# Problem to solve:
What follows is a set of records; repeat them exactly, without the pictures.

[Start of Attachment]

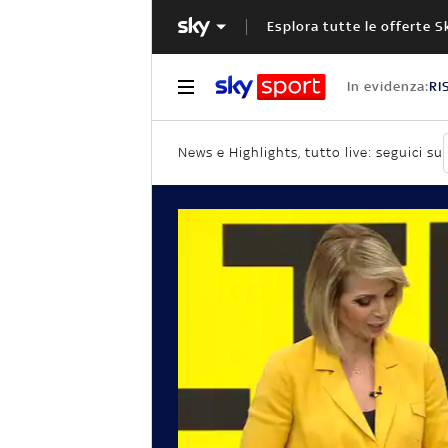
Esplora tutte le offerte S
In evidenza:
RI
News e Highlights, tutto live: seguici su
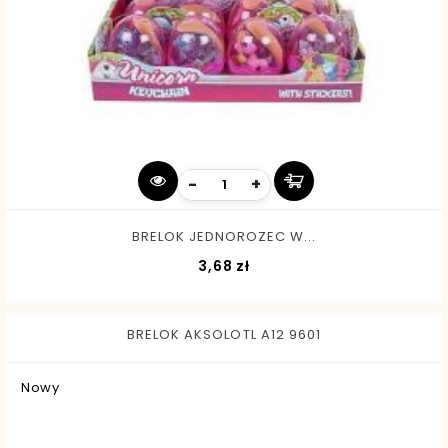
-
+
BRELOK JEDNOROZEC W...
Cena
3,68 zł
BRELOK AKSOLOTL A12 9601
Nowy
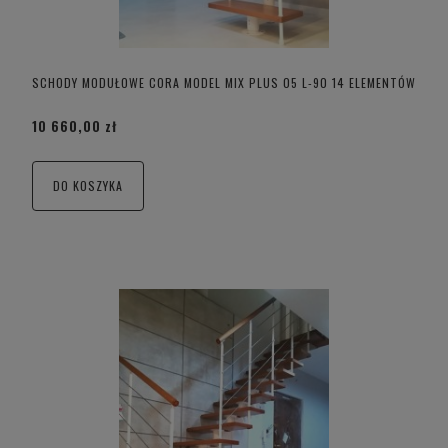
SCHODY MODUŁOWE CORA MODEL MIX PLUS 05 L-90 14 ELEMENTÓW
10 660,00 zł
DO KOSZYKA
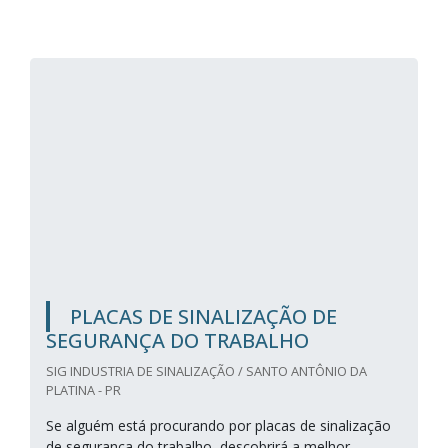
PLACAS DE SINALIZAÇÃO DE
SEGURANÇA DO TRABALHO
SIG INDUSTRIA DE SINALIZAÇÃO / SANTO ANTÔNIO DA
PLATINA - PR
Se alguém está procurando por placas de sinalização
de segurança do trabalho, descobrirá a melhor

[End of Attachment]

# Exercise result:
Esplora tutte le offerte S
In evidenza:
RI
News e Highlights, tutto live: seguici su
-
+
BRELOK JEDNOROZEC W...
Cena
3,68 zł
BRELOK AKSOLOTL A12 9601
Nowy
SCHODY MODUŁOWE CORA MODEL MIX PLUS 05 L-90 14 ELEMENTÓW
10 660,00 zł
DO KOSZYKA
PLACAS DE SINALIZAÇÃO DE
SEGURANÇA DO TRABALHO
SIG INDUSTRIA DE SINALIZAÇÃO / SANTO ANTÔNIO DA
PLATINA - PR
Se alguém está procurando por placas de sinalização
de segurança do trabalho, descobrirá a melhor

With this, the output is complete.